BEGIN LISTED RECORDS

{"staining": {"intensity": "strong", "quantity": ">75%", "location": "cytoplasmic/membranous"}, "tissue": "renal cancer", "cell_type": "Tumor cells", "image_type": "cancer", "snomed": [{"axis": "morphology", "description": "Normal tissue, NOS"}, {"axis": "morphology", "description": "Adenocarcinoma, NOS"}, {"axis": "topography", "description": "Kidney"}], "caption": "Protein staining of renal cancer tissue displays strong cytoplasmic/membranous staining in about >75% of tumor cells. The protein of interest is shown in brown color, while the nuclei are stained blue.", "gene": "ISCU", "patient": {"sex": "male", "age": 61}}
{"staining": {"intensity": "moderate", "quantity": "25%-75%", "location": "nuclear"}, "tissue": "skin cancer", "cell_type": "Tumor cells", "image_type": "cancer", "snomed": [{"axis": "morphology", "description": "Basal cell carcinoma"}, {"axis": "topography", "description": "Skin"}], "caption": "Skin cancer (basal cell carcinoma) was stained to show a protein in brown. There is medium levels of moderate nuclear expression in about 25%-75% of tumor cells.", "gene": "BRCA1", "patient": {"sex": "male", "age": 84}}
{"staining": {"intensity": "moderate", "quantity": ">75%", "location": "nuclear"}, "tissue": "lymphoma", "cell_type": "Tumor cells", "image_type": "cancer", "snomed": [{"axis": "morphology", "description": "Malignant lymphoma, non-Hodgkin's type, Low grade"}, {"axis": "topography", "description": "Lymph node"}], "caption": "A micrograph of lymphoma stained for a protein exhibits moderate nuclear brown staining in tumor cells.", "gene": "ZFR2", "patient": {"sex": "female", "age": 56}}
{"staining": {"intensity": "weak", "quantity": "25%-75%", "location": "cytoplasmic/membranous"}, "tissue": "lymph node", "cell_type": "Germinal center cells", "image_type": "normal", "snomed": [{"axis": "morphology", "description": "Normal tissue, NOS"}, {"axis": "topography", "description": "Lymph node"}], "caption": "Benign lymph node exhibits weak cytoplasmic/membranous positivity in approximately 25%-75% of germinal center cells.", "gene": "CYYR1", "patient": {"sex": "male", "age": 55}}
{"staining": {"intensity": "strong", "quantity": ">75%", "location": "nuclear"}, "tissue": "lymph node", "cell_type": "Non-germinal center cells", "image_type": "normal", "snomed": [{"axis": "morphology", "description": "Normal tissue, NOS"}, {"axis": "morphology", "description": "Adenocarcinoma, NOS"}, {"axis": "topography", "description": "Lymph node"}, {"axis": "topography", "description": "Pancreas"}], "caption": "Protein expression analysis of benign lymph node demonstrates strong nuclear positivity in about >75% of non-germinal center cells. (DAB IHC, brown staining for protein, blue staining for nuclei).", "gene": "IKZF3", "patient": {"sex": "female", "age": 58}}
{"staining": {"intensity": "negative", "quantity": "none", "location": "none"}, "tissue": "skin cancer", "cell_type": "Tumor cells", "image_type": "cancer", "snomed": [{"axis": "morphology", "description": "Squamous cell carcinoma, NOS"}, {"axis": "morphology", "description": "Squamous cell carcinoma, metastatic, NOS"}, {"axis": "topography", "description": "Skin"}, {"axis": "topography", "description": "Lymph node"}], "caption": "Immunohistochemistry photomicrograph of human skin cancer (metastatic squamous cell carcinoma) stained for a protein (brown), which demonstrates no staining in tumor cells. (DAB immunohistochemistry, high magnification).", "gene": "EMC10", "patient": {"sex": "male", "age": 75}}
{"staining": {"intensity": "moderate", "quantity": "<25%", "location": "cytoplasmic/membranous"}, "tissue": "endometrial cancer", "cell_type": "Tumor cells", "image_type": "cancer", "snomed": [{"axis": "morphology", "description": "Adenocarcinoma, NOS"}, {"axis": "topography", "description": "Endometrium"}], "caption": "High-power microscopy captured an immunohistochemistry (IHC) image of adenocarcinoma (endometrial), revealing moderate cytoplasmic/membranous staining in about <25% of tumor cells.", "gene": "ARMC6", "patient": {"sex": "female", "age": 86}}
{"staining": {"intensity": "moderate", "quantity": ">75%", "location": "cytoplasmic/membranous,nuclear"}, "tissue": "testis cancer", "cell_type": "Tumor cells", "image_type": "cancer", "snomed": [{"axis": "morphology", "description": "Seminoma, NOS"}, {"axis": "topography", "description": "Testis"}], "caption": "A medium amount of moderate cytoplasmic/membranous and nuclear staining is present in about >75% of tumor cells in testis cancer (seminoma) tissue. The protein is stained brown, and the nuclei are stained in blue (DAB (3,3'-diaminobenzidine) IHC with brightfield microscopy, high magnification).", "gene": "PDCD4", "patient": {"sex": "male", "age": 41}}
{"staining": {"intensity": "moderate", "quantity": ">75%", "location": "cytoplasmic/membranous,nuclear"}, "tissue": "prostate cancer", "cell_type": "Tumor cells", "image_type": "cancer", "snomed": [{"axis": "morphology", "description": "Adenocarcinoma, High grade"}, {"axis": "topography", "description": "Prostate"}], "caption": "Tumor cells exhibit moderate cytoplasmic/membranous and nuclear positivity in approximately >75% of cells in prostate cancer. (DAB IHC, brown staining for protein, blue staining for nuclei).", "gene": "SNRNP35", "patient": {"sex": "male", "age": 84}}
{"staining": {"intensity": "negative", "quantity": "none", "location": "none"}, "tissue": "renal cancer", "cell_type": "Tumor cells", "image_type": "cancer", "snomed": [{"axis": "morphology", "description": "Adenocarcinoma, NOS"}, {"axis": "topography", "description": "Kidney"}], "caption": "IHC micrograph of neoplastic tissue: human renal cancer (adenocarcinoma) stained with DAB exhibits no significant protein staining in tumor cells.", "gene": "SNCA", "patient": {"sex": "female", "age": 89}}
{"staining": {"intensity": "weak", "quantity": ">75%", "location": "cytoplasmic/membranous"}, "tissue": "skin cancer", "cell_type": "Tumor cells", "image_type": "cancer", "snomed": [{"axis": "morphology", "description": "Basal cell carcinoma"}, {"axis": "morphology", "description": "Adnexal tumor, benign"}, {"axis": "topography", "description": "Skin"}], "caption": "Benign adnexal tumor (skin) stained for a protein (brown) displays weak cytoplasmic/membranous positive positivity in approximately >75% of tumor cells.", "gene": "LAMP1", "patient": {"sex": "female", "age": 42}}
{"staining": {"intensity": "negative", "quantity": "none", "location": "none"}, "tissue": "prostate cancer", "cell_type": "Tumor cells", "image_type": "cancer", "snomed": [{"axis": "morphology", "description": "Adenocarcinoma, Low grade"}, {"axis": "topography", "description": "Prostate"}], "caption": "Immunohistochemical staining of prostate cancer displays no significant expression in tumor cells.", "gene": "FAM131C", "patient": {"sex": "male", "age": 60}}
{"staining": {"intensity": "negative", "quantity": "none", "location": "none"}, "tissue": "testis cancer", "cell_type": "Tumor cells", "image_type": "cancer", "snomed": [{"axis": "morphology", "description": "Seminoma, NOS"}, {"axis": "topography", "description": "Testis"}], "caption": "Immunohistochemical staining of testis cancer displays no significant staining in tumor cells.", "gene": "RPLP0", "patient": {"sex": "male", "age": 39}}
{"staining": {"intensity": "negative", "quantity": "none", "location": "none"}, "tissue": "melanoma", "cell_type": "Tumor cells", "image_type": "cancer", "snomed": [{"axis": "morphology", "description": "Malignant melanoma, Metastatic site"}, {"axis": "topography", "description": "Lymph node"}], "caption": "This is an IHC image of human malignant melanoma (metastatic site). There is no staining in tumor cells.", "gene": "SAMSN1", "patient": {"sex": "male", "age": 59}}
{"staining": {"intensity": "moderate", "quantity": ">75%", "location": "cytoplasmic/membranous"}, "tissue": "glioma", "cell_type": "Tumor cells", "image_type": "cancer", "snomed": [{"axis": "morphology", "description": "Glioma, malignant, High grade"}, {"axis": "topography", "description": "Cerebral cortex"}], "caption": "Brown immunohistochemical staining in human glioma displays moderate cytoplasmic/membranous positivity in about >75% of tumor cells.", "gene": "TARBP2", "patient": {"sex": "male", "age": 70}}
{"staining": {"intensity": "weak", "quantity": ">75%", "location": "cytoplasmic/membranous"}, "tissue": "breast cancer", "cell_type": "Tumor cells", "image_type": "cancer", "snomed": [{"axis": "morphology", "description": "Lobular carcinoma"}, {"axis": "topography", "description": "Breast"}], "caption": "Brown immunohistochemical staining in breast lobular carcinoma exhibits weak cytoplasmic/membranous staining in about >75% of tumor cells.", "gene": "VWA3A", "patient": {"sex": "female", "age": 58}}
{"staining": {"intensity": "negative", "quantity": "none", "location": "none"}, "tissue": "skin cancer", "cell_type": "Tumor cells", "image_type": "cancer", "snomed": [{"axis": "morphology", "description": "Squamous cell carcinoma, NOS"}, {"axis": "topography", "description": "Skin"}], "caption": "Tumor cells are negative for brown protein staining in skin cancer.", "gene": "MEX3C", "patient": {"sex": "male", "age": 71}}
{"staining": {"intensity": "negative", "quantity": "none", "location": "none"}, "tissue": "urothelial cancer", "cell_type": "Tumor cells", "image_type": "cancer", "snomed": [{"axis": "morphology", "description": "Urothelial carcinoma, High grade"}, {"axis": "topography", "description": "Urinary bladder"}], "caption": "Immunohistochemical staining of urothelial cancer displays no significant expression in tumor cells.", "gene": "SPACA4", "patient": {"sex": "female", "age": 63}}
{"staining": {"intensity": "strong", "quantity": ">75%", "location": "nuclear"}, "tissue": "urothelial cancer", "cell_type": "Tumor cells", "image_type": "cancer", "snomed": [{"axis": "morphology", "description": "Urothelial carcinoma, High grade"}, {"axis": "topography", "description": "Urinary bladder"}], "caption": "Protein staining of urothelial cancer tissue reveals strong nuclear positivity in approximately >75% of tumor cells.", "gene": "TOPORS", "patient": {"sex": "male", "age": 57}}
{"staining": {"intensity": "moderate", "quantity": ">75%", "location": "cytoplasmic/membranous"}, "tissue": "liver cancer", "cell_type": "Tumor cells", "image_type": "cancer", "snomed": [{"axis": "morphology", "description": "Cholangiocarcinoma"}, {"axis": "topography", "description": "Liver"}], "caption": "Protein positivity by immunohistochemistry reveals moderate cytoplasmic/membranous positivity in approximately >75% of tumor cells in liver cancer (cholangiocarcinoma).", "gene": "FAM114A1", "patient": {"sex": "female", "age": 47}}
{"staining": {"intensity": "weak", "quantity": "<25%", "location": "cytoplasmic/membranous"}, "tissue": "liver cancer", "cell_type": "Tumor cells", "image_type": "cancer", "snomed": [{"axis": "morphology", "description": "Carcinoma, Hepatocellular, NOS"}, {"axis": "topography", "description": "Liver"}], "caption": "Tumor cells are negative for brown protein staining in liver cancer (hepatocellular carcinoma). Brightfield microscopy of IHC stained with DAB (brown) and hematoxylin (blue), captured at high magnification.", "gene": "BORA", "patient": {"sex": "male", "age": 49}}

END LISTED RECORDS

> _WHAT IS EXPECTED_: In the data above, start at the line that has "non-Hodgkin's type, Low", stop after the line that has "lymph node exhibits", and print every line in between exactly as it stands.

> _TASK RESULT_:
{"staining": {"intensity": "moderate", "quantity": ">75%", "location": "nuclear"}, "tissue": "lymphoma", "cell_type": "Tumor cells", "image_type": "cancer", "snomed": [{"axis": "morphology", "description": "Malignant lymphoma, non-Hodgkin's type, Low grade"}, {"axis": "topography", "description": "Lymph node"}], "caption": "A micrograph of lymphoma stained for a protein exhibits moderate nuclear brown staining in tumor cells.", "gene": "ZFR2", "patient": {"sex": "female", "age": 56}}
{"staining": {"intensity": "weak", "quantity": "25%-75%", "location": "cytoplasmic/membranous"}, "tissue": "lymph node", "cell_type": "Germinal center cells", "image_type": "normal", "snomed": [{"axis": "morphology", "description": "Normal tissue, NOS"}, {"axis": "topography", "description": "Lymph node"}], "caption": "Benign lymph node exhibits weak cytoplasmic/membranous positivity in approximately 25%-75% of germinal center cells.", "gene": "CYYR1", "patient": {"sex": "male", "age": 55}}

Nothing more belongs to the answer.